-- Material shown follows --
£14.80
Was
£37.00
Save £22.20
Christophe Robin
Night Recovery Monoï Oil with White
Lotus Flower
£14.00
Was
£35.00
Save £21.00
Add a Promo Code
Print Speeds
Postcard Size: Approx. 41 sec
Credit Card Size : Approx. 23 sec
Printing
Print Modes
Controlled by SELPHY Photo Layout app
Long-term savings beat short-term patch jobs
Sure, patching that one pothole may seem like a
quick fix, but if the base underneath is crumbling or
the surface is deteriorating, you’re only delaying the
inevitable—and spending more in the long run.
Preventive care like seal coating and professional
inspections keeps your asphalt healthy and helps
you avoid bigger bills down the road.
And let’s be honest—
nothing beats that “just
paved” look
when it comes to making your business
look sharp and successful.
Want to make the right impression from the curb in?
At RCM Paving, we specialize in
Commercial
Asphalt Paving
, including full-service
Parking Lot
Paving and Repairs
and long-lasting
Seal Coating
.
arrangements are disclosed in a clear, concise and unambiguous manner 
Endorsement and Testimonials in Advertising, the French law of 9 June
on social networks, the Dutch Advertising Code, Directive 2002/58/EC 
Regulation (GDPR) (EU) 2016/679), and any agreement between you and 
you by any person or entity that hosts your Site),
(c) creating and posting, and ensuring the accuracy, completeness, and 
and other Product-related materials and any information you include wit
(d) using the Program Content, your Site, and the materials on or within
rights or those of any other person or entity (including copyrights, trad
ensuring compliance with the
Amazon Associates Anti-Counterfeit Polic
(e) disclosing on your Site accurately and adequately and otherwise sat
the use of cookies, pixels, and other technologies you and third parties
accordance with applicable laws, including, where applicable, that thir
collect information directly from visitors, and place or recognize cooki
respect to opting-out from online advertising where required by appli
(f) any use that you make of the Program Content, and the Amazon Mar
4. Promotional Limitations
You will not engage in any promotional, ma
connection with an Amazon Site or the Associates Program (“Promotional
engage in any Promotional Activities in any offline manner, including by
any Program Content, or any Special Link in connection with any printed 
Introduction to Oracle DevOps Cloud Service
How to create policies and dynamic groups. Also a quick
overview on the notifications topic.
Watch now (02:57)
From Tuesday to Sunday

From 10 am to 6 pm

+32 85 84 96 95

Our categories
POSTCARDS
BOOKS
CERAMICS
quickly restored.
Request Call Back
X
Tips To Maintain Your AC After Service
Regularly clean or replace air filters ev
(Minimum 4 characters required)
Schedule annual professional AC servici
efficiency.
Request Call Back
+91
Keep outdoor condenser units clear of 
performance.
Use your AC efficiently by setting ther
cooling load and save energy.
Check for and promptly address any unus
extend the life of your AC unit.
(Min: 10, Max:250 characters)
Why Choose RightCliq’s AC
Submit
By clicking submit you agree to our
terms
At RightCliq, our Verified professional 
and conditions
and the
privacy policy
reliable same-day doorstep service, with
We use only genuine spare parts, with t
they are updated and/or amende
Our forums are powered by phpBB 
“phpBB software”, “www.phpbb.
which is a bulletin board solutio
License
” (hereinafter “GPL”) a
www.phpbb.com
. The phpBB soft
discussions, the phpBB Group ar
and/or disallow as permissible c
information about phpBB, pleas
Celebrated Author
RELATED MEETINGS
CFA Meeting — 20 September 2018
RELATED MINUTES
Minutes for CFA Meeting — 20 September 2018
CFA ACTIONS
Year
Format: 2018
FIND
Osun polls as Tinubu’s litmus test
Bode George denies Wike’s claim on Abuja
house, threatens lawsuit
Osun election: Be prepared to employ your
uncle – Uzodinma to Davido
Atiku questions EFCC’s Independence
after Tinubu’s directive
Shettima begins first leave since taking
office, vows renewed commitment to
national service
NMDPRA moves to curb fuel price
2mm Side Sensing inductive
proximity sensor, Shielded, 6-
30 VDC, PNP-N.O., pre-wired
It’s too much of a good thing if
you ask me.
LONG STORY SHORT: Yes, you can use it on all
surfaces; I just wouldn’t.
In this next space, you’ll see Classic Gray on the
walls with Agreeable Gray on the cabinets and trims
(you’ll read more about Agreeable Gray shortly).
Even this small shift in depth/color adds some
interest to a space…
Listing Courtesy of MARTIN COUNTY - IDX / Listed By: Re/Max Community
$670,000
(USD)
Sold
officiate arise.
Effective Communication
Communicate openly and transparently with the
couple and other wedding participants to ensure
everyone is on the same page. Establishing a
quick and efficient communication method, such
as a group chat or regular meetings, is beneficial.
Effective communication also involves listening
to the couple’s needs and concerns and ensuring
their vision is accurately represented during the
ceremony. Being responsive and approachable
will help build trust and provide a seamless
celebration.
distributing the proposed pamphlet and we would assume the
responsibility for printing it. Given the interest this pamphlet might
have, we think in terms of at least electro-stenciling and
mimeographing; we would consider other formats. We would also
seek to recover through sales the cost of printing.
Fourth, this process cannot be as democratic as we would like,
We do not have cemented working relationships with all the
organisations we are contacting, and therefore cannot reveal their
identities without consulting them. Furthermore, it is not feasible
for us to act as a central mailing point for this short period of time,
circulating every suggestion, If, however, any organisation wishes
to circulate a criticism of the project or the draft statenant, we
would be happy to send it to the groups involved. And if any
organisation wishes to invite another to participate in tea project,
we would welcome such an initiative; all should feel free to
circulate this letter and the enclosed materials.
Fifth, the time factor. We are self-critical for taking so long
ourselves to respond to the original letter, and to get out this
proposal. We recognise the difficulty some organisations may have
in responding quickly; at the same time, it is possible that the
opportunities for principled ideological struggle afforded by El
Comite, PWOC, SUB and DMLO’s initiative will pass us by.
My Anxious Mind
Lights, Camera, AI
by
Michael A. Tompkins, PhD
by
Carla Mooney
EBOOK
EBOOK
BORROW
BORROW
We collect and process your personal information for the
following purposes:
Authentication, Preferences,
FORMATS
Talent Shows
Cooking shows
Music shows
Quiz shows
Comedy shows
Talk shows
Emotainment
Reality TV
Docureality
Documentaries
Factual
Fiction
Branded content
-- Material shown concluded --
Give back the records above exactly, limited to the lines between the one holding "Paving and Repairs" and the one holding "(d) using the", inclusive.

[Output]
Paving and Repairs
and long-lasting
Seal Coating
.
arrangements are disclosed in a clear, concise and unambiguous manner 
Endorsement and Testimonials in Advertising, the French law of 9 June
on social networks, the Dutch Advertising Code, Directive 2002/58/EC 
Regulation (GDPR) (EU) 2016/679), and any agreement between you and 
you by any person or entity that hosts your Site),
(c) creating and posting, and ensuring the accuracy, completeness, and 
and other Product-related materials and any information you include wit
(d) using the Program Content, your Site, and the materials on or within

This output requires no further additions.